Montreal-based iGotcha Media is heading to Avenue A Razorfish’s Rock The Digital World event in New York City May 13-15 to show off its interactive digital window, designed, in this case, for JC Penney stores.
Similar iGotcha’s interactive digital windows in various designs (and available in numerous sizes), have been used twice by retail outlets in Canada: by Roots in Toronto, and Garage in Montreal. (Roots claimed a sales increase of 40% from the Toronto area following the screen’s installation, as well as a large increase in e-mail sign-ups.)
The JC Penney Interactive Storefront – powered by Avenue A Razorfish and iGotcha Media – will demonstrate the latest in interactive touch screen technology and how the window display on the front of a store can be turned into an immersive, engaging and playful experience for shoppers, even when the store is closed.
For example, a shopper passing the store at midnight could look for fashions available for certain activities (eg. parties, casual, work), see what’s available, zoom in on a specific dress, flip it over for details, add it to a shopping cart and have her order delivered. The touch screen window, which uses two types of foil in its production, also has a virtual keyboard for such details as an e-mail address, allowing a store to build a database.
When they launched iGotcha in 2005, founding partners lawyer Greg Adelstein, president, and engineer Michael Terni, vice-president, started the business offering WebPads with free Internet access in 50 high-traffic coffee bars and other Montreal hotspots. However, they have since refocused their business to concentrate on the development of interactive digital screens and conversion of stationery posters to interactive boards. They are planning to put their products in subways and airports as well as retail outlets across the U.S. and Canada. (Their Webpads may be refocused for use in niche markets such as doctors’ offices, based on an advertising and sponsorship model.)

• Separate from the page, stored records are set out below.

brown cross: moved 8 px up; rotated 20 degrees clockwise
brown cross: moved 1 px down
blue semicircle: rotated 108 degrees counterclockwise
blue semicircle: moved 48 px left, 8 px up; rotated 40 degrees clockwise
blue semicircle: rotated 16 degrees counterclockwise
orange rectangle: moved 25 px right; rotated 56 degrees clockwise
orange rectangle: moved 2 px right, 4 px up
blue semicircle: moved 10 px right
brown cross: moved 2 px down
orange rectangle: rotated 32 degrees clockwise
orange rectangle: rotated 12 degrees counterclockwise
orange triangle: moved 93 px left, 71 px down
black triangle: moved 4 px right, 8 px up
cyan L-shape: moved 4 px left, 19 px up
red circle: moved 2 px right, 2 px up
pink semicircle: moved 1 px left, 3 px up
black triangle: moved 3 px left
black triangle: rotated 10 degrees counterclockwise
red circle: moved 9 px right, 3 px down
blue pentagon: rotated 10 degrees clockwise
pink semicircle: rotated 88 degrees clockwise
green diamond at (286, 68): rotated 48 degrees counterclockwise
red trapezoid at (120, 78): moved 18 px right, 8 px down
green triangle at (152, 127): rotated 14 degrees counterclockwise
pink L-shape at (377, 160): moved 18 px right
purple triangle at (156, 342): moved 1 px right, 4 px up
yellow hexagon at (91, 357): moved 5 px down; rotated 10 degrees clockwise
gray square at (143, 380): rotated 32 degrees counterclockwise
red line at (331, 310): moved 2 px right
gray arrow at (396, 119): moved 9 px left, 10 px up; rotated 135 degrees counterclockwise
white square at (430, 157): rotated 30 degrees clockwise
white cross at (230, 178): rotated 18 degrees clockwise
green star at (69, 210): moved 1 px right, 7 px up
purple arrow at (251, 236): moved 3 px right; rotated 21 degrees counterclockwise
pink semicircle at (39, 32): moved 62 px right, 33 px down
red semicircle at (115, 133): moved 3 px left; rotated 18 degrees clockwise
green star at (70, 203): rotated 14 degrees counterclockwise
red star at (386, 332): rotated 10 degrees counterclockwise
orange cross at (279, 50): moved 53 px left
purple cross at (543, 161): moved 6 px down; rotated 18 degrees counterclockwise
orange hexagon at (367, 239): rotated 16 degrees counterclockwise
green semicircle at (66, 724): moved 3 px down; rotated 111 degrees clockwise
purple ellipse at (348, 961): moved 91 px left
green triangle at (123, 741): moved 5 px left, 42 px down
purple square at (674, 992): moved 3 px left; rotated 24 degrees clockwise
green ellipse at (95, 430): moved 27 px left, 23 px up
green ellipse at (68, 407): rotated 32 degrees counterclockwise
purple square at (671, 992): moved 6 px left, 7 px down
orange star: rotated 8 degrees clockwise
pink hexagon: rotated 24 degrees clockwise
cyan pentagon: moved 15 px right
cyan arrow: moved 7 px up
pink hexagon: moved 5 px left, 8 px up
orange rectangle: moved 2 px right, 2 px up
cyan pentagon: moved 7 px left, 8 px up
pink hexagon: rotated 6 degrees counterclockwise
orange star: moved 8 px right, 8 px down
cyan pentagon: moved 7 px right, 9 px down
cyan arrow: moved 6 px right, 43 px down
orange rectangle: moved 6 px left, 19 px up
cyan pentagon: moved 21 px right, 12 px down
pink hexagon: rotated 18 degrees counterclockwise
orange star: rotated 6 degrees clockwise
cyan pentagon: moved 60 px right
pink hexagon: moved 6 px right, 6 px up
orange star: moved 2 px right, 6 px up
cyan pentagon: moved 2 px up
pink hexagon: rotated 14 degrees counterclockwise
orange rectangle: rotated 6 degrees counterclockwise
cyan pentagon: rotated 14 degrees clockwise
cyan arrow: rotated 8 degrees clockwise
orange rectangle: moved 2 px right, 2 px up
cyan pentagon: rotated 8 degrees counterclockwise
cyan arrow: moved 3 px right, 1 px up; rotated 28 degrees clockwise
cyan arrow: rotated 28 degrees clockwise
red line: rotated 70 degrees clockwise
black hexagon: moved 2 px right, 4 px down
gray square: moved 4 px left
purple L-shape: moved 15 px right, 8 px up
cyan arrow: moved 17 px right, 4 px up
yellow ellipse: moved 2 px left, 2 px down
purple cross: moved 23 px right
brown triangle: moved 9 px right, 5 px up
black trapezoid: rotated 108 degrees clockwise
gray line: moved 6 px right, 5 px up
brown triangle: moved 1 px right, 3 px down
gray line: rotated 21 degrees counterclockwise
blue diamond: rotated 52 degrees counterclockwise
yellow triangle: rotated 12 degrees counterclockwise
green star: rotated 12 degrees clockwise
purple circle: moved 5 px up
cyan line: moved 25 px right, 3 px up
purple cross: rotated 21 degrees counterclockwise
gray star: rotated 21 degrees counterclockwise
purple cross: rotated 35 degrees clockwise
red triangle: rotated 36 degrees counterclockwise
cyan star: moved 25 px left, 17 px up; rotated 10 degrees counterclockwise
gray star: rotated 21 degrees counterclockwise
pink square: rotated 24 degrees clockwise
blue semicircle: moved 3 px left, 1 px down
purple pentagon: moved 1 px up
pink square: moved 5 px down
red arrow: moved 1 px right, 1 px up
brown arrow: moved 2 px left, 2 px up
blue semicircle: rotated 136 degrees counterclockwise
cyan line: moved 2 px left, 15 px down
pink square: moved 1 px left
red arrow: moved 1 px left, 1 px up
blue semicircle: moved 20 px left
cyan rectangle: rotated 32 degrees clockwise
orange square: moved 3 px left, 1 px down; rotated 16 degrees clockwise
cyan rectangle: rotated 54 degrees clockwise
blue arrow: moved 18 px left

The JC Penney window exhibit will be iGotcha’s first major showing in the U.S., but the company has developed prototypes for a range of possible advertisers, incorporating games, theatre information and numerous other possibilities.
“Imagine during the Grand Prix weekend that a tourist passes a window and sees the driver’s hat he’s been looking for,” says Adelstein. “He could order it immediately via the store window, even if it’s midnight and arrange to have it sent to his home.”
iGotcha offers a full turnkey operation, including managing the content, but also offers the option for clients to handle it themselves. IGotcha’s interactive digital windows can provide clients with such information as the number of people using, the length of their sessions, which buttons were most used (eg. Was the blue or red dress more popular?), and other details, as well as database collection.